[Saved data entries]

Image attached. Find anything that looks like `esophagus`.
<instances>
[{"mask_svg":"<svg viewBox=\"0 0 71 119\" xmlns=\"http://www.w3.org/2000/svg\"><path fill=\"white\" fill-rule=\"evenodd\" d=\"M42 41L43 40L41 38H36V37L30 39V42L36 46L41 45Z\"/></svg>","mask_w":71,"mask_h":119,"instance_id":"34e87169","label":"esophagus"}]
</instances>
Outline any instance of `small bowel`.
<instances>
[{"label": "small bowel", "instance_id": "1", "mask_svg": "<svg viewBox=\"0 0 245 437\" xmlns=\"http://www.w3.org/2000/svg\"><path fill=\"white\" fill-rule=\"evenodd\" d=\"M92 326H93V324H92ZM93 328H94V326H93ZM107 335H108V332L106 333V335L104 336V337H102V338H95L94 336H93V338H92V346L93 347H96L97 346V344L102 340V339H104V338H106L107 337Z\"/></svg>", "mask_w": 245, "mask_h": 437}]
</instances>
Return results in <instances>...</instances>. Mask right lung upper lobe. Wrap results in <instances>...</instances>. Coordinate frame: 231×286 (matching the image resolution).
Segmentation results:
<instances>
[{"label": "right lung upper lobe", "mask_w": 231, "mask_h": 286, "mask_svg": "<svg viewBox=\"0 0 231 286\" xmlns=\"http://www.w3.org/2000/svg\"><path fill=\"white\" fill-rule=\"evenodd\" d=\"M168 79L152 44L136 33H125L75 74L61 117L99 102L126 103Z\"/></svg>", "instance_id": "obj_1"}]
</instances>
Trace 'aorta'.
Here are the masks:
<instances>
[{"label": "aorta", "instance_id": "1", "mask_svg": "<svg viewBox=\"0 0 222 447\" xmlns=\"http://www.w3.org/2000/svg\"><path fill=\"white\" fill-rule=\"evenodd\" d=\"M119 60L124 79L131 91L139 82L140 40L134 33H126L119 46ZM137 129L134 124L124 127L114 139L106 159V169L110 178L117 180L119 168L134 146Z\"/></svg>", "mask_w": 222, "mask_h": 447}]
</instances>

GIVEN EXERCISE →
Convert every line of the items above into a JSON list of strings, with one string per line and no strings for blank lines.

COMPLETE RESPONSE →
[
  "Image attached. Find anything that looks like `esophagus`.",
  "<instances>",
  "[{\"mask_svg\":\"<svg viewBox=\\\"0 0 71 119\\\" xmlns=\\\"http://www.w3.org/2000/svg\\\"><path fill=\\\"white\\\" fill-rule=\\\"evenodd\\\" d=\\\"M42 41L43 40L41 38H36V37L30 39V42L36 46L41 45Z\\\"/></svg>\",\"mask_w\":71,\"mask_h\":119,\"instance_id\":\"34e87169\",\"label\":\"esophagus\"}]",
  "</instances>",
  "Outline any instance of `small bowel`.",
  "<instances>",
  "[{\"label\": \"small bowel\", \"instance_id\": \"1\", \"mask_svg\": \"<svg viewBox=\\\"0 0 245 437\\\" xmlns=\\\"http://www.w3.org/2000/svg\\\"><path fill=\\\"white\\\" fill-rule=\\\"evenodd\\\" d=\\\"M92 326H93V324H92ZM93 328H94V326H93ZM107 335H108V332L106 333V335L104 336V337H102V338H95L94 336H93V338H92V346L93 347H96L97 346V344L102 340V339H104V338H106L107 337Z\\\"/></svg>\", \"mask_w\": 245, \"mask_h\": 437}]",
  "</instances>",
  "Return results in <instances>...</instances>. Mask right lung upper lobe. Wrap results in <instances>...</instances>. Coordinate frame: 231×286 (matching the image resolution).",
  "Segmentation results:",
  "<instances>",
  "[{\"label\": \"right lung upper lobe\", \"mask_w\": 231, \"mask_h\": 286, \"mask_svg\": \"<svg viewBox=\\\"0 0 231 286\\\" xmlns=\\\"http://www.w3.org/2000/svg\\\"><path fill=\\\"white\\\" fill-rule=\\\"evenodd\\\" d=\\\"M168 79L152 44L136 33H125L75 74L61 117L99 102L126 103Z\\\"/></svg>\", \"instance_id\": \"obj_1\"}]",
  "</instances>",
  "Trace 'aorta'.",
  "Here are the masks:",
  "<instances>",
  "[{\"label\": \"aorta\", \"instance_id\": \"1\", \"mask_svg\": \"<svg viewBox=\\\"0 0 222 447\\\" xmlns=\\\"http://www.w3.org/2000/svg\\\"><path fill=\\\"white\\\" fill-rule=\\\"evenodd\\\" d=\\\"M119 60L124 79L131 91L139 82L140 40L134 33H126L119 46ZM137 129L134 124L124 127L114 139L106 159V169L110 178L117 180L119 168L134 146Z\\\"/></svg>\", \"mask_w\": 222, \"mask_h\": 447}]",
  "</instances>"
]